Data-driven approaches are increasingly applied to the classification and clustering of medical data such as electrocardiographic (ECG) signals, cardiovascular images, patient demographics and clinical outcome data. They can extract hidden patterns in patient populations, providing phenotypic subgroups that may relate to adverse outcomes or risk. However, one major drawback of such techniques is the lack of interpretability of the outcome, as the decision process followed by the algorithm is often elusive. In this case, combining the data-driven approach with biophysical model simulations may help understand the physiological mechanisms behind unexpected classification outcomes. A successful example of this combined approach was presented by Lyon et al.  in Europace for risk stratification in hypertrophic cardiomyopathy. In a previous work , the authors identified subgroups of patients based on their ECG morphology using blinded unsupervised learning techniques. These groups were associated with different arrhythmic risk. In the Europace publication, the authors developed a personalized imaging-based computer simulation framework to investigate the effect of electrophysiological and structural abnormalities on the ECG. This combined approach revealed two different potential mechanisms (i.e. ionic remodelling and Purkinje-myocardial coupling abnormalities) that could explain the different phenotypic subgroups and even led to different therapeutic strategies to be followed in hypertrophic cardiomyopathy patients. Such an example shows the potential of a combined approach to improve our disease understanding at various scales: from cellular mechanisms all the way to clinical patient classification.
In another context, we could imagine that the data-driven approach may identify phenotypes that could not be explained by the biophysical model. In this case, the benefit of the combined approach would be mutual, and the insights from the data-driven approach would help refine the physiological assumptions of the model.
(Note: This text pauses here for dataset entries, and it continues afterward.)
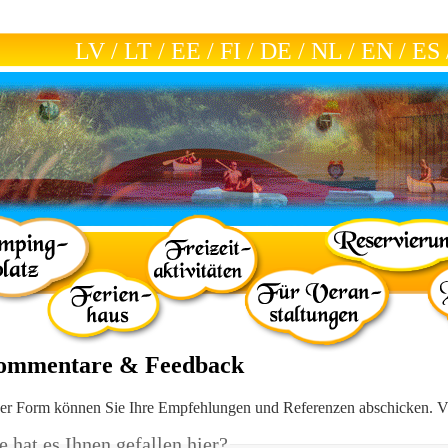
LV
/
LT
/
EE
/
FI
/
DE
/
NL
/
EN
/
ES
ommentare & Feedback
ser Form können Sie Ihre Empfehlungen und Referenzen abschicken. V
 hat es Ihnen gefallen hier?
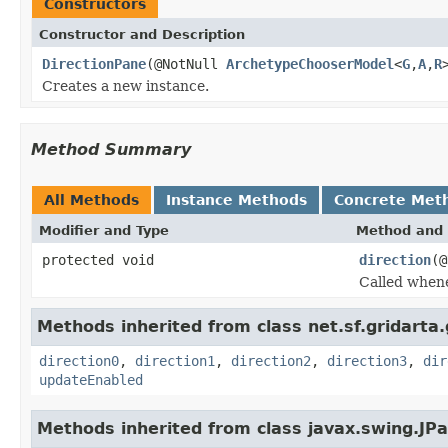
Constructors
Constructor and Description
DirectionPane
(@NotNull
ArchetypeChooserModel
<
G
,
A
,
R
Creates a new instance.
Method Summary
All Methods
Instance Methods
Concrete Met
Modifier and Type
Method and 
protected void
direction
(@
Called whene
Methods inherited from class net.sf.gridarta.g
direction0
,
direction1
,
direction2
,
direction3
,
dir
updateEnabled
Methods inherited from class javax.swing.JPa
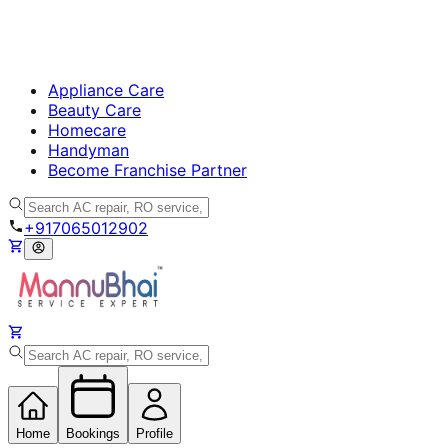
Appliance Care
Beauty Care
Homecare
Handyman
Become Franchise Partner
+917065012902
Home
Bookings
Profile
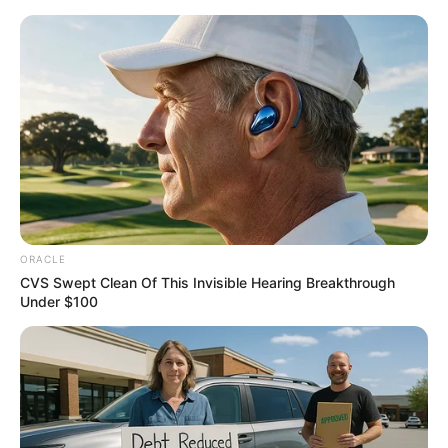
Thursday, August 6, 2026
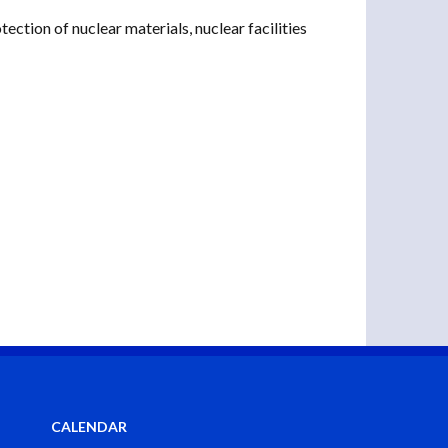
ction of nuclear materials, nuclear facilities
CALENDAR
Another well-known limitation of current data-driven techniques (such as machine learning or deep learning) is the need for a large amount of data to train and validate the algorithms and ensure proper generalization . This is practically complicated to achieve as the amount, quality and completeness of clinical data is often lacking. New approaches may take advantage of simulated synthetic data generated from biophysical computer models to enrich the datasets available and help train robust and generalizable machine learning algorithms. A successful proof-of-concept example of such an approach was recently published by Ledezma et al . combining electrophysiological computer models with neural networks to detect ischemic events. The authors used cellular computer models to generate populations of models with electrophysiological properties in the range of experimental data. Biomarkers computed from this synthetic data were then used to train neural networks to detect different degrees of ischemia. This work showed the impact of inter-subject variability on ECG-based ischemia detection and provided novel sets of biomarkers to detect ischemic events.
“Data-driven” and “biophysical modelling” approaches are thus highly complementary. Indeed, data-driven approaches can provide insights at the population scale and can help characterize patients according to their phenotype, while modelling approaches can provide us with unique insight into the mechanisms leading to these phenotypes. Combining these approaches therefore provides a framework to improve disease understanding from cellular mechanisms to population dynamics. The combination of these two approaches can also help address the methodological challenges that they both face, with the generation of virtual patient data, and the refinement of biophysical model assumptions.
We believe in the enormous potential of integrating these computational techniques in cardiovascular research and expect that their combination will provide a powerful artificial intelligence framework to improve patient stratification, arrhythmic risk prediction and discovery of potential therapeutic targets.